Perched on two continents and built on layers of empires and history, Istanbul invites travelers to exploration. The city once known as Constantinople harbors a mystique that combines the traditions of the East and the West and offers up sights, sounds, and smells that are certain to leave a lasting impression. And the bonus is that many of the many of the most important historical sites are all within walking distance of each other.
The best place to start is the old section of the city on the European side, Old Istanbul. Sultanahmet or the Blue Mosque, features a large central dome surrounded by smaller half domes, and the finely detailed blue-tile interior is suffused with the light from stained glass windows. Surrounded by six towering minarets, this architectural masterpiece was completed in 1616 by the order of Sultan Ahmet I. Though open to tourists, it is still an active mosque drawing the faithful and the curious alike.
Sultanahmet sits on one end of a green space with a fountain in its center opposite the structure that inspired the mosque’s construction: Hagia Sophia or Aya Sofya. Commissioned by Byzantine Emperor Justinian and completed in 537 A.D, this church with its 184-foot high dome was the largest in the world before St. Peter’s was built in Rome. Rather than destroying the many Christian mosaics, the Turks had them covered with plaster and converted the church into a mosque in 1453 when they took the city from the Byzantines. Consequently, all were not lost and some of these glittering gold mosaics have been restored.
Just behind Aya Sofia is Top Kapi Palace. From 1465 to 1853 this collection of halls surrounding a large inner courtyard served as the administrative center of the Ottoman Empire. Within are several museums featuring displays of weapons and armor, fine ceramics, and daily objects from the age of the Sultans. The treasury exhibits many of the riches of the Ottoman rulers—gold, precious stones and, notably, a magnificent bejeweled dagger. This is a nice place to have lunch or take tea looking out over the waters of the Bosphorus below.
And no walking tour of Istanbul would be complete without getting lost inside the labyrinthine passageways of the nearby Grand Bazaar. Haggle with vendors as they try to sell you Turkish crafts such as ceramics and carpets as well as metalware and fine jewelry.
The treasures of Turkey are many and food is no exception. The best way to end a long day of walking? Settle in at one of the many fine seafood restaurants for a feast worthy of the Sultan himself. Find seafood under the Galata bridge, share some of the potent anise-flavored raki and roasted hazelnuts with a few friends.
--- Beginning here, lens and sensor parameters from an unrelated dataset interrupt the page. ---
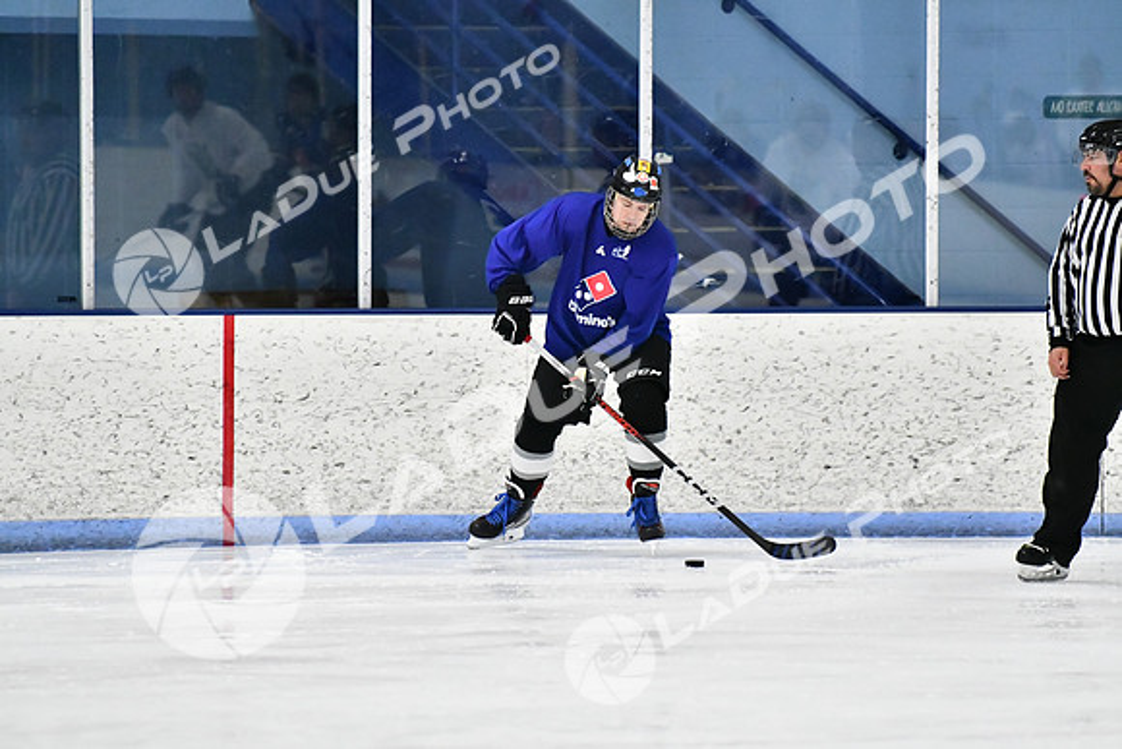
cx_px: 561
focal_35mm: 285
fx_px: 8884
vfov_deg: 4.8
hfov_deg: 7.2
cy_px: 374
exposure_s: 1/1250
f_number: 3.2
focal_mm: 190
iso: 6400
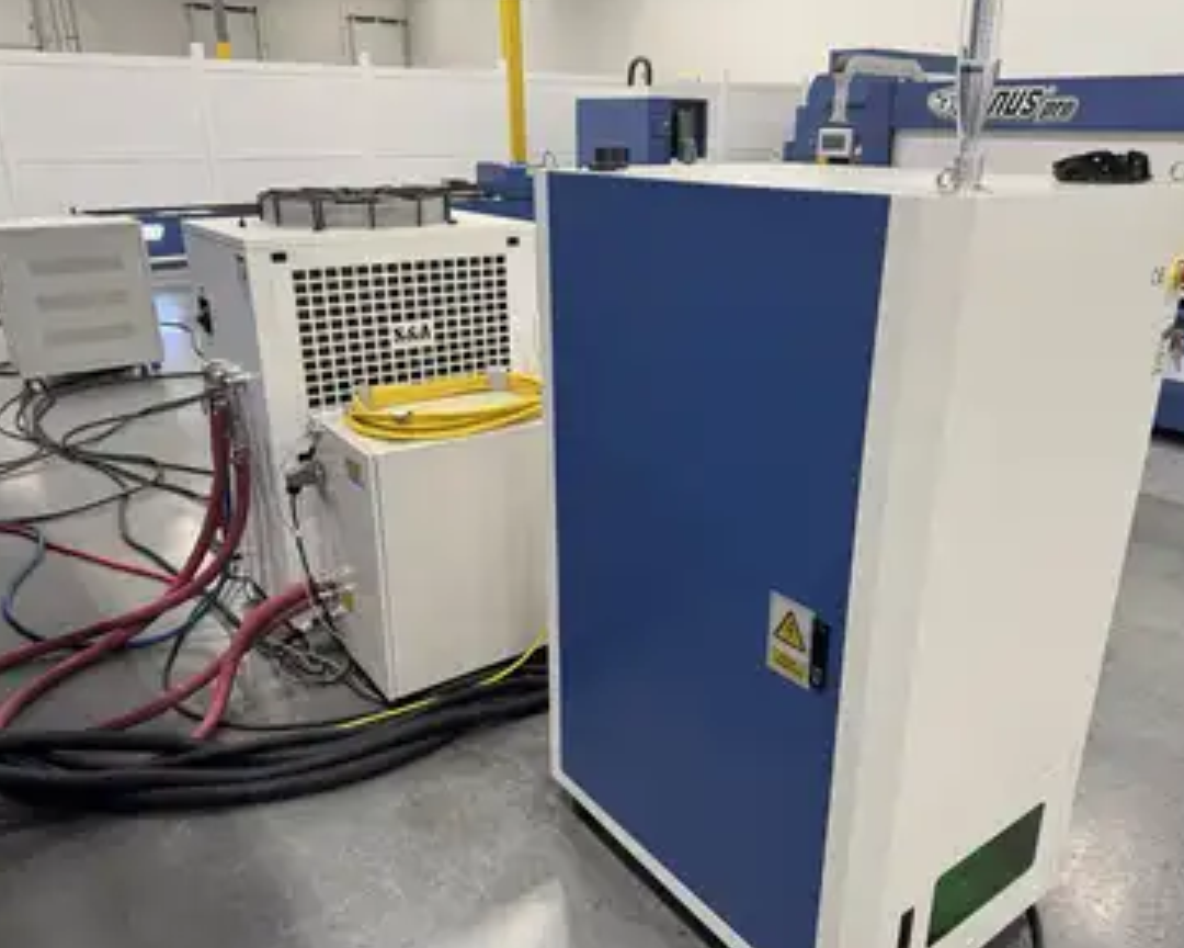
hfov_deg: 66.0
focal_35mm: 26
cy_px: 484
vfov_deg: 54.9
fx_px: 911
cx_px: 625
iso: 200
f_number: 1.8
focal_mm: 6.8
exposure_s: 1/76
For lunch I’ll either get a cheap döner sandwich (I prefer the chicken to the lamb) plus a glass of ayran for a couple of lira. Or better yet, buy a loaf of fresh bread and a slab of beyaz penir and some olives (zeytin) at a deli, and take them into a courtyard, perhaps the sometimes-overlooked Süleyman Mosque, and have a picnic. (Don’t do this with alcohol though.)
End the day with a promenade along Istiklal Caddesi and perhaps some Turkish ice cream. This is a pretty good day in Istanbul, especially for first timers. But remember: you are just scratching the surface now!